Sendo objetivo no meu entendimento: o nazismo não foi de esquerda nem de direita. O nazismo foi um movimento revolucionário. Na ciência política sartoriana, esquerda e direita são, a partir da revolução francesa, espectros ideológicos da polarização partidária de uma sociedade; são clivagens ideológicas que comportam os conflitos políticos de uma dada sociedade. Ou seja, a polarização só é possível num sistema partidário relativamente coeso e integrado.
Assim, podemos concluir que nazismo não foi um partido político criado para concorrer legalmente em eleições livres e idôneas para todo o sempre, tendo como meta o esforço de dar vitalidade e representatividade às instituições políticas. Pelo contrário, os nazistas se comprometeram, e cumpriram a promessa, de sabotar o consenso alemão do pós-guerra, no caso a constituição da República de Weimar (1919) e os acordos de Versalhes (1918). O nazismo é revolucionário à medida que quer criar uma nova sociedade e um novo homem.

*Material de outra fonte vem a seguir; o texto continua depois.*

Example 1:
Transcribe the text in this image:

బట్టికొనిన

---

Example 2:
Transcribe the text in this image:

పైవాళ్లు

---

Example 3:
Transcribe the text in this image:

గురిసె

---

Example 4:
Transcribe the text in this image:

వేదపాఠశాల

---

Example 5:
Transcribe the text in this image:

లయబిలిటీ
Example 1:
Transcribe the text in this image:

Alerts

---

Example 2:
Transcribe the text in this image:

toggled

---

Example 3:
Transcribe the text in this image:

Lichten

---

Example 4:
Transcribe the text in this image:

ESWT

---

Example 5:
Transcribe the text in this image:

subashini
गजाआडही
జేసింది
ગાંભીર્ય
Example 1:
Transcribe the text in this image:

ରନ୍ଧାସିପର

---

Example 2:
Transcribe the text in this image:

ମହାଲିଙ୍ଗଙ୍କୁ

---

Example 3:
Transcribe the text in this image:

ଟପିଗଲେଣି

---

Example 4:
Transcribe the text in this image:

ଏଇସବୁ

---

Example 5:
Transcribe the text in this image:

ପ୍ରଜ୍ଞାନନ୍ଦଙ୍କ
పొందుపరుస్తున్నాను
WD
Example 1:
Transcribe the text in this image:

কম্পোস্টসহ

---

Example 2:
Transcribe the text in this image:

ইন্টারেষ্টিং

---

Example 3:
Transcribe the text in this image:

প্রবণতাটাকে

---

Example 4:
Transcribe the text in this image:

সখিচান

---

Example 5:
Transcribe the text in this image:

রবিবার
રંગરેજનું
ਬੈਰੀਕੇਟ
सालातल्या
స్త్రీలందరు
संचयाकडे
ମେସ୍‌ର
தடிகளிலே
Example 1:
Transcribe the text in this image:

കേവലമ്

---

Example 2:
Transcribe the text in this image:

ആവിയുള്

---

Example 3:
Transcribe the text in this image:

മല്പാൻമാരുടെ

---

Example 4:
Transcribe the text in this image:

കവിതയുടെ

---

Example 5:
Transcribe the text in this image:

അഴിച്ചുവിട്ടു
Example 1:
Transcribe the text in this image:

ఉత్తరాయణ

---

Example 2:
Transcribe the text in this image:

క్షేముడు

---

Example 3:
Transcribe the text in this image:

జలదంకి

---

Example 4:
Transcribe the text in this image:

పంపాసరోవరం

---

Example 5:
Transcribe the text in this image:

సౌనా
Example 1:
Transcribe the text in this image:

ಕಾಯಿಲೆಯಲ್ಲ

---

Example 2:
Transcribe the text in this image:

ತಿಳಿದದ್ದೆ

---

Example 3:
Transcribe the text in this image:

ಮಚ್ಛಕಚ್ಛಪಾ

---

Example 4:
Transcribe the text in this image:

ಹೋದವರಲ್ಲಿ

Como fenômeno político concreto, o nazismo tombou em 1945 nos escombros da Segunda Guerra Mundial, todavia o insulto ainda tem carrega uma simbologia marcante, uma carga afetiva e irracional no debate público em diferentes esferas.
A direita brasileira nunca foi simpática ao nazismo, o que seria o contrassenso existencial e histórico, dada a nossa origem mestiça. Apesar de Getúlio Vargas ter nutrido uma admiração pessoal por Hitler, e o movimento Integralista de Plínio Salgado ter sido uma caricatura dos Camisas Negras de Mussolini, a direita brasileira não aderiude corpo e alma ao projeto totalitário do século XX.

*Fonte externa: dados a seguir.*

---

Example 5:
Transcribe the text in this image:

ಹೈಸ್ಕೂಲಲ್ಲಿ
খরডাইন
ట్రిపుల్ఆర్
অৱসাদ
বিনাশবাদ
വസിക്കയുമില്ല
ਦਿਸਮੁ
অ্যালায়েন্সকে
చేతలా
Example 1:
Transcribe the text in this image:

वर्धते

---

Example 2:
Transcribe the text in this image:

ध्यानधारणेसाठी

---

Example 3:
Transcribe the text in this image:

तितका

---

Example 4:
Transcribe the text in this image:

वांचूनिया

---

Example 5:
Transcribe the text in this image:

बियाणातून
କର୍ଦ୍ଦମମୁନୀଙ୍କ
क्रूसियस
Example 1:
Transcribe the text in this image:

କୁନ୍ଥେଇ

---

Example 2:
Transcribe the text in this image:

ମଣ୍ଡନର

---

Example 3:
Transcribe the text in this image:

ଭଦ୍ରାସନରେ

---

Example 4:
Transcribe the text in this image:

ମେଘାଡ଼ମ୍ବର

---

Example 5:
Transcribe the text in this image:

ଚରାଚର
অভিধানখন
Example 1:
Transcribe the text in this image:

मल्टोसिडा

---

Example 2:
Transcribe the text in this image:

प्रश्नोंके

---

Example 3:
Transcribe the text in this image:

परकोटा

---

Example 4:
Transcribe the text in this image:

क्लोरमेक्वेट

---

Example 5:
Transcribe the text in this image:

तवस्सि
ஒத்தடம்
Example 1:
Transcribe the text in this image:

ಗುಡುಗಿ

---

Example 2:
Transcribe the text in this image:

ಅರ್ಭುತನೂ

A direita brasileira foi fundamentalmente conservadora e liberal, em diferentes momentos e tonalidades. Manteve-se conservadora na visão autoritária (rupturas institucionais e golpes), tradicionalista (apego ao passado, às raízes ibéricas e escravocrata), positivista (ordem e progresso) e personalista (patrimonialismo, coronelismo e outras forma de mandonismo local).
A fase liberal abraçou o internacionalismo naïve, o americanismo ideológico e pragmático, a globalização assimétrica e o monetarismo neoliberal. O esboço do esquema liberal-desenvolvimentista foi sufocado por conta do peso do Estado leviatânico na formação da nacionalidade. Liberalismo no Brasil foi um fenômeno episódico, pontual e raro; foi uma exceção, nunca a regra aplicada no experimento institucional.

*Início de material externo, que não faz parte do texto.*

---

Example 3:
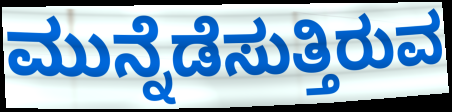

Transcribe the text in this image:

ಮುನ್ನೆಡೆಸುತ್ತಿರುವ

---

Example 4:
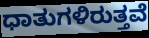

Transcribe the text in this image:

ಧಾತುಗಳಿರುತ್ತವೆ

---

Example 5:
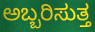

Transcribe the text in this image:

ಅಬ್ಬರಿಸುತ್ತ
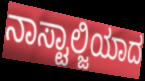
ನಾಸ್ಟಾಲ್ಜಿಯಾದ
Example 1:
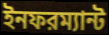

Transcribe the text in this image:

ইনফরম্যান্ট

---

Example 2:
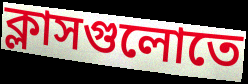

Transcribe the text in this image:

ক্লাসগুলোতে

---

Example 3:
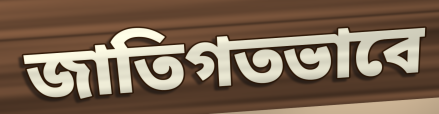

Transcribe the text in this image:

জাতিগতভাবে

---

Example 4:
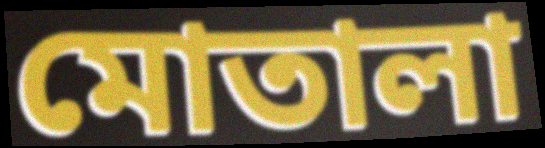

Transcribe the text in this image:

মোতালা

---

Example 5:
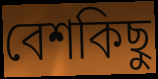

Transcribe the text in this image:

বেশকিছু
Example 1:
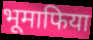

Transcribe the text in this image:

भूमाफिया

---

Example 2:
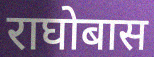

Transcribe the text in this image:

राघोबास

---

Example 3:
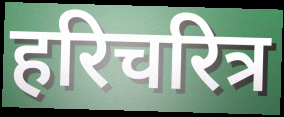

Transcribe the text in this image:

हरिचरित्र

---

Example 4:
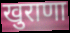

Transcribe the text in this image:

खुराणा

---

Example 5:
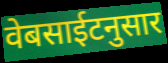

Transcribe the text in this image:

वेबसाईटनुसार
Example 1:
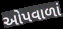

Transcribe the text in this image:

ઓપવાળાં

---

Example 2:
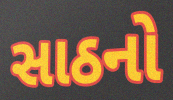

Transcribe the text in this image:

સાઠનો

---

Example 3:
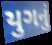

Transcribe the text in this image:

યુગનું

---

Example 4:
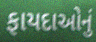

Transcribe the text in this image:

ફાયદાઓનું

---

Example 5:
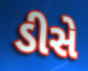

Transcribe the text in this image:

ડીસે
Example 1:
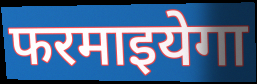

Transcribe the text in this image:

फरमाइयेगा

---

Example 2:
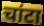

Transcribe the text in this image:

चांटा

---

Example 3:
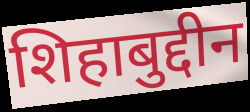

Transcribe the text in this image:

शिहाबुद्दीन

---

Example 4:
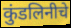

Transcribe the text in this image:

कुंडलिनीचे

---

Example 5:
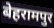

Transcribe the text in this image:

बेहरामपुर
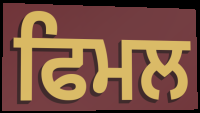
ਫਿਮਲ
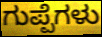
ಗುಪ್ಪೆಗಳು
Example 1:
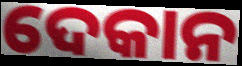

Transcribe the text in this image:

ଦେକାନ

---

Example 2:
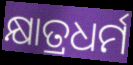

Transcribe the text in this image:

କ୍ଷାତ୍ରଧର୍ମ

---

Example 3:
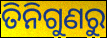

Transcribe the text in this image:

ତିନିଗୁଣରୁ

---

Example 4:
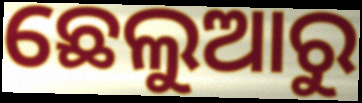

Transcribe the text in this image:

ଛେଲୁଆରୁ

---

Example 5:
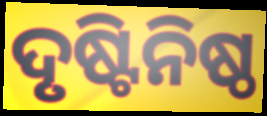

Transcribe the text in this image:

ଦୃଷ୍ଟିନିଷ୍ଠ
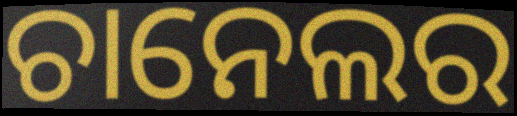
ଚାନେଲର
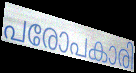
പരോപകാരി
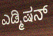
ಎಡ್ಮಿಷನ್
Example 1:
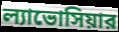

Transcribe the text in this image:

ল্যাভোসিয়ার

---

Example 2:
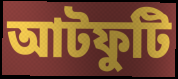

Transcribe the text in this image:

আটফুটি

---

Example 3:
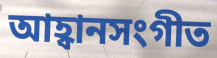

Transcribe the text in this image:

আহ্বানসংগীত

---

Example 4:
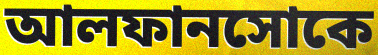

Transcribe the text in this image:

আলফানসোকে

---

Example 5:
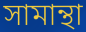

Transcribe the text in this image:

সামান্থা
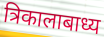
त्रिकालाबाध्य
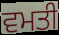
ਵਮਤੀ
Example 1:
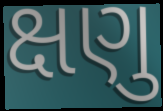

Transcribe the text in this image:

ક્ષણુ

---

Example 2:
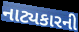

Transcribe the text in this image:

નાટ્યકારની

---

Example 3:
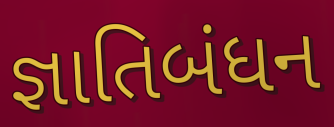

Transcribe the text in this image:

જ્ઞાતિબંધન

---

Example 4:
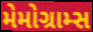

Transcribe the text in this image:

મેમોગ્રામ્સ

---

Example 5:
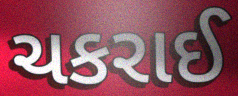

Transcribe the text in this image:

ચકરાઈ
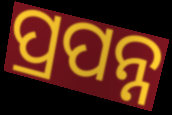
ପ୍ରପନ୍ନ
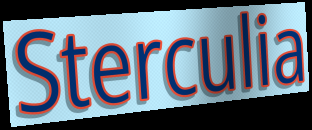
Sterculia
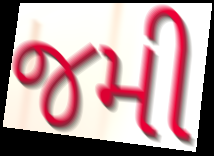
જમી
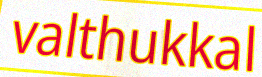
valthukkal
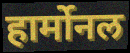
हार्मोनल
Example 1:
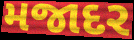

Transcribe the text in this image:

મજાદર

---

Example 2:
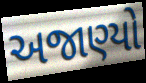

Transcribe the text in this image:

અજાણ્યો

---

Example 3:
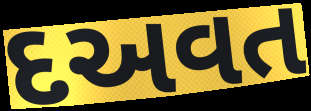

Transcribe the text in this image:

દઅવત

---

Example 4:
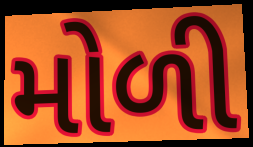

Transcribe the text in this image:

મોળી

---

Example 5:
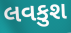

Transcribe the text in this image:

લવકુશ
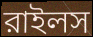
রাইলস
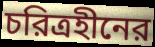
চরিত্রহীনের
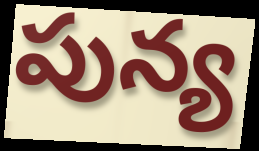
పున్య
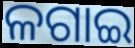
ଳଗାଇ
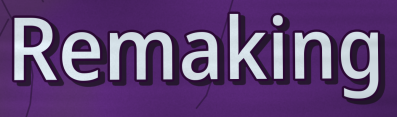
Remaking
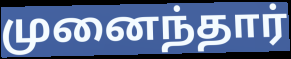
முனைந்தார்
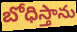
బోధిస్తాను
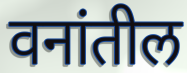
वनांतील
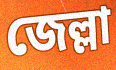
জেল্লা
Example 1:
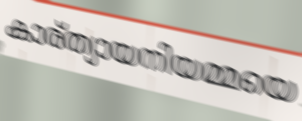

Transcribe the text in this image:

കാര്ത്യായനിയമ്മയെ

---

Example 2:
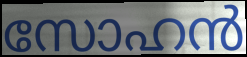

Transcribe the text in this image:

സോഹൻ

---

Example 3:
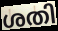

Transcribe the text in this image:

ശതി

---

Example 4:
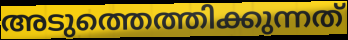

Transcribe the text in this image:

അടുത്തെത്തിക്കുന്നത്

Nos últimos anos, duas tendências reacionárias passaram a orbitar com mais regularidade os momentos de direita: monarquistas e intervencionistas. Ambos desejam reviver um passado ideal, onde as coisas era perfeitas, justas e belas; no passado, o Brasil deu certo – dizem os reacionários. Um traço característico do reacionarismo é justamente o seu apelo a idealização do passado; um passado cheio de virtudes heroicas. Assim, o Império ou o Regime Militar reluzem a imagem do Brasil potência, cheio de glórias e protagonista no mundo.
Viver existencialmente preso ao passado me parece um erro de percepção imperdoável. Ordens sociais, processos políticos e dinâmicas culturais não são objetos laboratoriais passíveis e manipulação e rígido controle das variáveis. Toda tentativa de se recriar uma sociedade inteira a partir de um projeto ideológico beira a insanidade gnóstica.
E é justamente aqui que revolucionários e reacionários se equivalem: não conseguem ver o que está diante dos seus olhos. Reacionários estão presos ao passado, ao passo que os revolucionários fanáticos estão presos no futuro, no devir histórico, no outro mundo possível. Ambos caíram na enigmática arapuca humorística de Groucho Marx (o único marxismo que ainda insisto em acreditar): “você vai acreditar em mim ou nos seus olhos?”